Mr Rogozin: "Abkhazia and South Ossetia do not intend to join Nato"
Abkhazia and South Ossetia already run their own affairs, but Dmitry Rogozin said moves by the Tbilisi government to join Nato could lead to a final split.
His comments come ahead of a Nato summit which will consider beginning the membership process for Georgia.
Moscow is strongly opposed to neighbour Georgia joining the Western alliance.
"Abkhazia and South Ossetia do not intend to join Nato. They have a completely different view," Mr Rogozin told Reuters new agency.
He said a national referendum backing Nato membership, organised by President Mikhail Saakashvili last December, had excluded the two breakaway republics.
That decision was an "historic mistake", said Mr Rogozin, "because in this way he personally excluded Abkhazia and South Ossetia from Georgia".
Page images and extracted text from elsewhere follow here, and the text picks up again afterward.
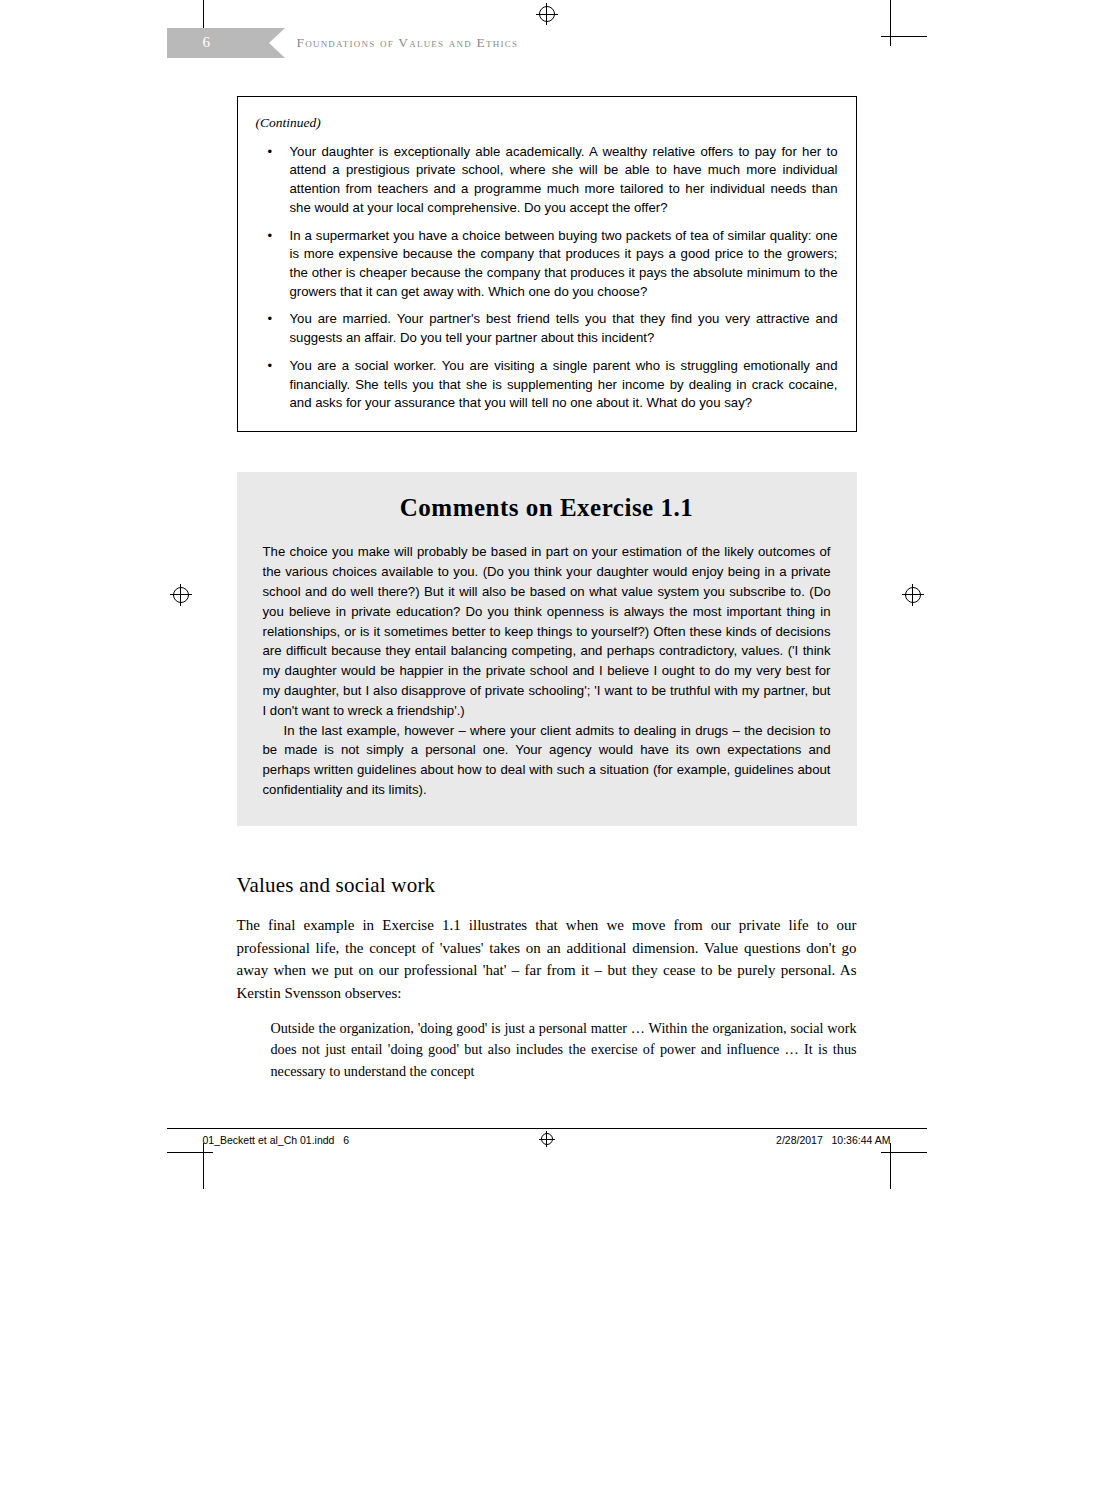6
Foundations of Values and Ethics
(Continued)
Your daughter is exceptionally able academically. A wealthy relative offers to pay for her to attend a prestigious private school, where she will be able to have much more individual attention from teachers and a programme much more tailored to her individual needs than she would at your local comprehensive. Do you accept the offer?
In a supermarket you have a choice between buying two packets of tea of similar quality: one is more expensive because the company that produces it pays a good price to the growers; the other is cheaper because the company that produces it pays the absolute minimum to the growers that it can get away with. Which one do you choose?
You are married. Your partner's best friend tells you that they find you very attractive and suggests an affair. Do you tell your partner about this incident?
You are a social worker. You are visiting a single parent who is struggling emotionally and financially. She tells you that she is supplementing her income by dealing in crack cocaine, and asks for your assurance that you will tell no one about it. What do you say?
Comments on Exercise 1.1
The choice you make will probably be based in part on your estimation of the likely outcomes of the various choices available to you. (Do you think your daughter would enjoy being in a private school and do well there?) But it will also be based on what value system you subscribe to. (Do you believe in private education? Do you think openness is always the most important thing in relationships, or is it sometimes better to keep things to yourself?) Often these kinds of decisions are difficult because they entail balancing competing, and perhaps contradictory, values. ('I think my daughter would be happier in the private school and I believe I ought to do my very best for my daughter, but I also disapprove of private schooling'; 'I want to be truthful with my partner, but I don't want to wreck a friendship'.)
In the last example, however – where your client admits to dealing in drugs – the decision to be made is not simply a personal one. Your agency would have its own expectations and perhaps written guidelines about how to deal with such a situation (for example, guidelines about confidentiality and its limits).
Values and social work
The final example in Exercise 1.1 illustrates that when we move from our private life to our professional life, the concept of 'values' takes on an additional dimension. Value questions don't go away when we put on our professional 'hat' – far from it – but they cease to be purely personal. As Kerstin Svensson observes:
Outside the organization, 'doing good' is just a personal matter … Within the organization, social work does not just entail 'doing good' but also includes the exercise of power and influence … It is thus necessary to understand the concept
01_Beckett et al_Ch 01.indd 6 2/28/2017 10:36:44 AM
He added: "As soon as Georgia gets some kind of prospect from Washington of Nato membership, the next day the process of real secession of these two territories from Georgia will begin."
Putin to attend summit
In response, Nato spokesman James Appathurai said the alliance had taken no decision on whether to offer Georgia a "Membership Action Plan" - the first step to eventual membership.
"That being said, Nato allies fully and strongly support the territorial integrity of Georgia under any possible scenarios," he added.
Russian President Vladimir Putin is to attend the Nato summit in the Romanian capital Bucharest early next month.
Abkhazia and South Ossetia threw off rule from Tbilisi in the 1990s.
They are not internationally recognised. Moscow provides aid and most of the population hold Russian passports.
President Saakashvili says the two regions must remain part of Georgia.